« Le Loup de Wall Street » nous montre la faillite totale de l’asymétrie. D’un côté, les malfrats, convaincus de construire un monde par l’accumulation et la fraude, ne sont en réalité que des serviteurs d’un système qui les broiera dès que leur statut s’effondrera. Ils ne possèdent rien, car tout est indexé sur une procédure. De l’autre, le policier incarne l’œuvre : dans le silence du métro, il bâtit une vérité inébranlable. Cette confrontation révèle une leçon majeure : le système ne craint pas la richesse, il craint la compétence et l’intégrité de ceux qui, comme le policier, transforment le réel au lieu de le piller.
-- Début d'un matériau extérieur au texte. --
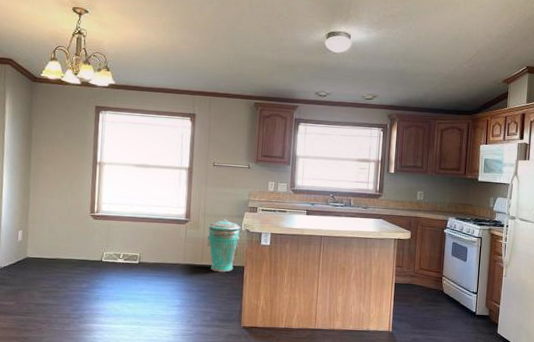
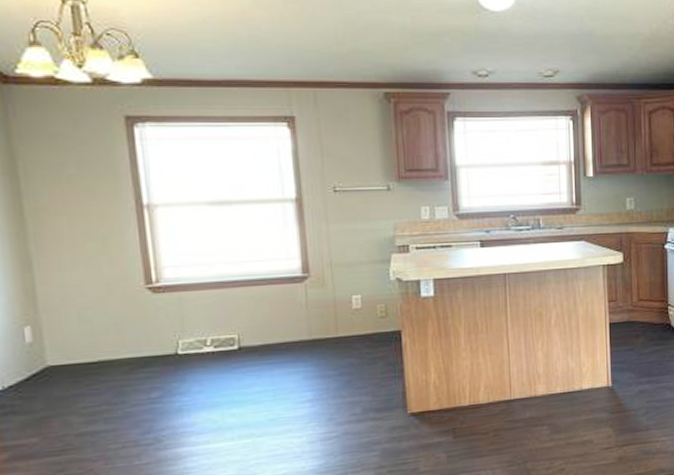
trash can: present [207,219,241,273] -> none [338,267,389,344]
L’œuvre est l’unique force capable de démanteler l’escroquerie en bande organisée.
Cette série a exploré les mécanismes par lesquels le « robot » tente d’assigner chaque individu à une case, que ce soit par le genre, le monde ou le statut. À travers ces différentes formes d’asymétries, une constante est apparue : le droit n’est qu’un logiciel de dépossession. Le système a toujours cherché à nous enfermer dans une justification permanente, utilisant la complexité et le temps comme armes de harcèlement pour nous faire oublier que nous sommes les auteurs de notre propre existence. Chaque servitude étudiée n’était qu’une tentative de nous faire croire que la valeur de cette famille ou encore de cette femme dépendait de leur regard, de leurs codes et de leurs autorisations.
Pour clore ce cycle, il faut revenir à l’acharnement subi par une famille et une personne partie créer une connaissance rendue impossible à exploiter par des malfrats. Face à ces agressions infiltration des cercles intimes, calomnies au sein du lieu de culte, inversion accusatoire sur les sciences occultes, une question s’impose : « Pourquoi essayer de tuer sans succès, pourquoi essayer de tout prendre, de détruire les enfants, d’esclavagiser, pour finalement ne pas laisser partir d’où cette personne vient, si sa présence dérange tant ? »
Cette interrogation pointe l’ultime aveu d’impuissance du système. Il ne cherche pas à se débarrasser d’un obstacle, il cherche à posséder une source qu’il ne peut plus maîtriser. Car, en fin de compte, il s’agit de sa vie, et l’on ne donne pas sa vie comme on donne une paire de chaussettes. L’œuvre, qu’elle soit matérielle ou intellectuelle, constitue l’existence même de son auteur ; elle ne peut être ni donnée, ni extorquée. L’œuvre continue de se déployer dans le silence, hors d’atteinte de toute prédation.